_SOURCE RECORDS_:
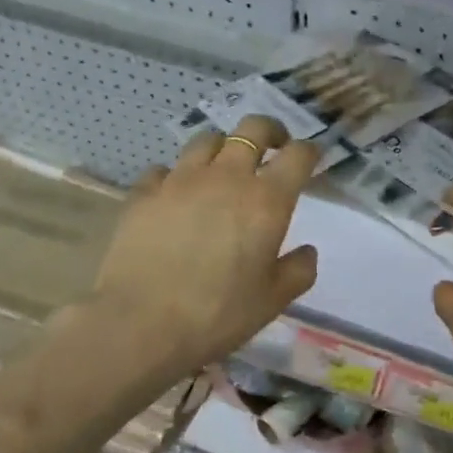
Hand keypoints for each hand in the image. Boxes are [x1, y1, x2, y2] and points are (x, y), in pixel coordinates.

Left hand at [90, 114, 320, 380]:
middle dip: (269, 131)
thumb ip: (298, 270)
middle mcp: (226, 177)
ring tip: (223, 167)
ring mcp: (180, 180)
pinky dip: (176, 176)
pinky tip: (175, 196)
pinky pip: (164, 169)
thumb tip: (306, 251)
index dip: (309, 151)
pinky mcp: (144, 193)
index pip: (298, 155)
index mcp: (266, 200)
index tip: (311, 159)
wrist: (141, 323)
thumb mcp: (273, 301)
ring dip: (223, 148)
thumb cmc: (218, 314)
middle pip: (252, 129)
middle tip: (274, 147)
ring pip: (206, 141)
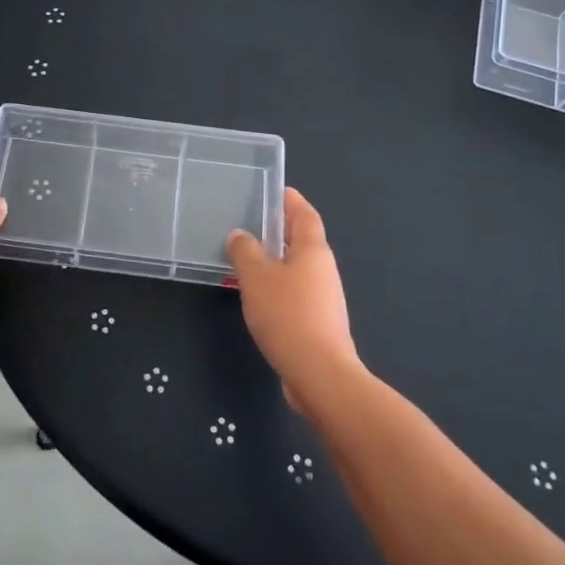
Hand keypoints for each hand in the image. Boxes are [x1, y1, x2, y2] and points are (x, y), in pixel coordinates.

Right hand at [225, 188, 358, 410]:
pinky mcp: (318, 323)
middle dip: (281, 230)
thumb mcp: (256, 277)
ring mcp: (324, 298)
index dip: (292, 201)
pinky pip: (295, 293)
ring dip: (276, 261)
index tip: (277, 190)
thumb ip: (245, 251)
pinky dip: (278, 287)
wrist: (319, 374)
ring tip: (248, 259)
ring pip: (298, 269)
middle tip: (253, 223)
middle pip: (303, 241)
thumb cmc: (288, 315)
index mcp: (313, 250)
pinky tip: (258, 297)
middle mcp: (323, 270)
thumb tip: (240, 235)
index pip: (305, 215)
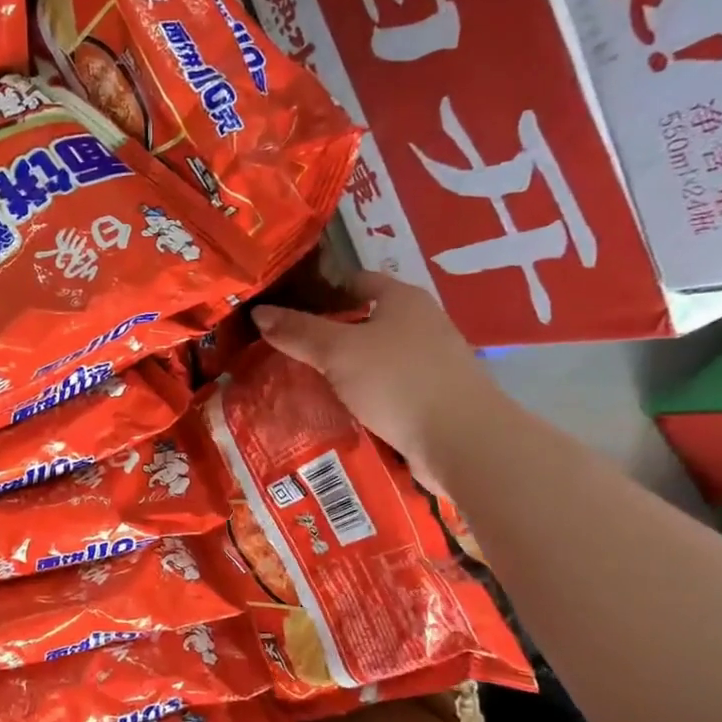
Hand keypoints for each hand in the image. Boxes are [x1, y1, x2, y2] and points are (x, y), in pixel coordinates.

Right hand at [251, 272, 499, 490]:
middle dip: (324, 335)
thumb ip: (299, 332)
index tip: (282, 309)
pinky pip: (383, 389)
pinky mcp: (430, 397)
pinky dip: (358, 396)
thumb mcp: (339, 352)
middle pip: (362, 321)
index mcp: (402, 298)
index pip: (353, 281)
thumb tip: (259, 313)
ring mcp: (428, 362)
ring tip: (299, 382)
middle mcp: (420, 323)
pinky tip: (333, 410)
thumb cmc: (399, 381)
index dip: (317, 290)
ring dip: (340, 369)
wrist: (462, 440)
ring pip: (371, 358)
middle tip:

_REQUIRED WORK_: Read the records above. Show each line that has the string "thumb".

_TASK SOLUTION_:
thumb ip: (298, 270)
thumb tip: (306, 251)
thumb mcp: (273, 301)
thumb cmc: (218, 314)
thumb mcp: (256, 277)
thumb ip: (245, 251)
thumb cmc: (288, 315)
thumb tip: (240, 235)
thumb ip: (299, 332)
thumb mcp: (339, 352)
thumb tip: (259, 313)
thumb cmc: (399, 381)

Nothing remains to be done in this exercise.